▸ Source text
=== Begin Enclosure ===

Rivera long denied a state investigation into his finances — in fact, he denied he had hired a lawyer in the matter — even as his lawyer was poking holes in prosecutors’ case. Citing the statute of limitations and an ambiguous state law, prosecutors closed the investigation earlier this year without filing any of the 52 charges they had drafted against Rivera.

Records from that investigation specifically mention interviews by federal agents.

Recent Democratic and Republican polls show Rivera lagging behind Garcia, who has a Spanish-language radio ad geared at Colombian Americans and a pair of positive ads airing in English in Miami-Dade and the Florida Keys. The newly drawn congressional map for District 26 runs from Kendall to Key West.

“Scandals, corruption, partisan infighting — no wonder people have lost faith in Congress,” Garcia says in the Miami-Dade ad. “I say enough is enough.”

=== End Enclosure ===

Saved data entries

=== Begin Enclosure ===

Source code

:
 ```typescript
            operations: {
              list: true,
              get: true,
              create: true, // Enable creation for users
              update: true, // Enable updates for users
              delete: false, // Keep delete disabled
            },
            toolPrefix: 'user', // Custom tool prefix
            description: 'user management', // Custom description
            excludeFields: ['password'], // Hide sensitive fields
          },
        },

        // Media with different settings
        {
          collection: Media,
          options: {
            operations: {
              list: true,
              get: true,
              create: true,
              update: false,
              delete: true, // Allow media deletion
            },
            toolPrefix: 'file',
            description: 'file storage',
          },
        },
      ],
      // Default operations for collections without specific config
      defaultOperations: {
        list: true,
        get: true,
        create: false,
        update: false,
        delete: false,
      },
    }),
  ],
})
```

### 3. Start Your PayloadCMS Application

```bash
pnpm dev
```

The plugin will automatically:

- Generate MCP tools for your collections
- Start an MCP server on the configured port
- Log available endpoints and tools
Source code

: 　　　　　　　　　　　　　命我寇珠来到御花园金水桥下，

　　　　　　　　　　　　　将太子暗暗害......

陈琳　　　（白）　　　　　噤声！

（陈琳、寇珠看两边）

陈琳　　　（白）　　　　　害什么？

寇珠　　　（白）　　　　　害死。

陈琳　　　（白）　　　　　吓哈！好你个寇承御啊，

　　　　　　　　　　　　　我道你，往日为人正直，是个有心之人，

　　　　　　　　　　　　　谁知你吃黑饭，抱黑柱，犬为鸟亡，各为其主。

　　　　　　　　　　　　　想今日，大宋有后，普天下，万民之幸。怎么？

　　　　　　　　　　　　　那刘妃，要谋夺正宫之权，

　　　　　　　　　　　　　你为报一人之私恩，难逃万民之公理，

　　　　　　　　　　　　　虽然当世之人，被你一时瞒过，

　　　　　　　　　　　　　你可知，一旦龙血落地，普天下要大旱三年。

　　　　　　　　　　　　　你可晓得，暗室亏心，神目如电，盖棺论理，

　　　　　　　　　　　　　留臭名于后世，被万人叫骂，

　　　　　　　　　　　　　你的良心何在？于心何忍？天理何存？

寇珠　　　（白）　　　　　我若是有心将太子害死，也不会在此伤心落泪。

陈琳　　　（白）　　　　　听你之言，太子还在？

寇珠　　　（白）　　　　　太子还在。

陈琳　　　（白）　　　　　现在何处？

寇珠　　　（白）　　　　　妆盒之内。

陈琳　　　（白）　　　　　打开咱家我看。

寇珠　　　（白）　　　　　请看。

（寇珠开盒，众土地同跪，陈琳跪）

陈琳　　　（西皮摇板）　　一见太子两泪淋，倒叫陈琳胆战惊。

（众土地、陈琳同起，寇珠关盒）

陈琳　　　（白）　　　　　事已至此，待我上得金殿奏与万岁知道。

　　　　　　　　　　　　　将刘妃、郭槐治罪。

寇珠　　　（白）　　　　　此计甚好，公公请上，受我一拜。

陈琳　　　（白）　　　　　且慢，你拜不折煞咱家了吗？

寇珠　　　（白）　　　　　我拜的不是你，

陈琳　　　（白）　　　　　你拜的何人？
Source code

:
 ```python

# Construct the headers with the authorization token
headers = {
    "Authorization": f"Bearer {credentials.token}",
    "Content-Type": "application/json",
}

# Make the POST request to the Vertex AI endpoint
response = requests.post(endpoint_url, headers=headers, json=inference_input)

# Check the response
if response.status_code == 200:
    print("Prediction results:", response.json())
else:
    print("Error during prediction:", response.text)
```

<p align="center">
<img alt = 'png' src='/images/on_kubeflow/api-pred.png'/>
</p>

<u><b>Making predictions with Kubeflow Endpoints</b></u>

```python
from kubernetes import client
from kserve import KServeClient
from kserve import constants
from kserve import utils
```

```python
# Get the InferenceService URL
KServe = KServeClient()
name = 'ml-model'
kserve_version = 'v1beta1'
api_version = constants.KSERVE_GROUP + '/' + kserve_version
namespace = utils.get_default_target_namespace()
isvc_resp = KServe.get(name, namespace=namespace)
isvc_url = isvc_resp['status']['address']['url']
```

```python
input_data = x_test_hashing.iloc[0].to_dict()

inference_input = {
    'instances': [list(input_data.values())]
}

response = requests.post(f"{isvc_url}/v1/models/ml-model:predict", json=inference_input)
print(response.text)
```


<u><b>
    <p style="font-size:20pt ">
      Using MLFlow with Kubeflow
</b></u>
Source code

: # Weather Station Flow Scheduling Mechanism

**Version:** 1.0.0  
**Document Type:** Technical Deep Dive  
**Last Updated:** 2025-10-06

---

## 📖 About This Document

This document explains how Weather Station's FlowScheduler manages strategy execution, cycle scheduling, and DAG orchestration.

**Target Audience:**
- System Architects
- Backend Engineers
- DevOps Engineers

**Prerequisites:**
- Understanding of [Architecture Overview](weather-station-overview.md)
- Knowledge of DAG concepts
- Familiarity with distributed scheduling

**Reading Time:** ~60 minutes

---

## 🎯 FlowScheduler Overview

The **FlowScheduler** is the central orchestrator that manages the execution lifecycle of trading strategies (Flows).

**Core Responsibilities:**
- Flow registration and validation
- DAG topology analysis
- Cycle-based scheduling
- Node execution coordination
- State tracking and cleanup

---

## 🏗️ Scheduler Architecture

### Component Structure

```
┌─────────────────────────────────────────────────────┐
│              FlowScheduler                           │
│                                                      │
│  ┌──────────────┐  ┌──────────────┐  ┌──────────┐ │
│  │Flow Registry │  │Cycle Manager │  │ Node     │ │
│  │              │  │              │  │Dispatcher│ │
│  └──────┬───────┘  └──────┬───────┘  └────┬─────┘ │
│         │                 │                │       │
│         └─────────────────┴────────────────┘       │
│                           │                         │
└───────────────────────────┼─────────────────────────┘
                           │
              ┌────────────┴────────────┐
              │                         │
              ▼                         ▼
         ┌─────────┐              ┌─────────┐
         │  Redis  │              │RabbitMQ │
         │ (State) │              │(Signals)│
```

=== End Enclosure ===

▸ Work to complete
According to the news excerpt about Rivera and Garcia, why did prosecutors close the state investigation into Rivera's finances without filing the charges they had drafted? Answer in one to three sentences. Rely only on the news excerpt about Rivera and Garcia.

▸ Exercise result
Prosecutors closed the investigation because of the statute of limitations and an ambiguous state law. As a result, none of the 52 charges they had drafted against Rivera were filed.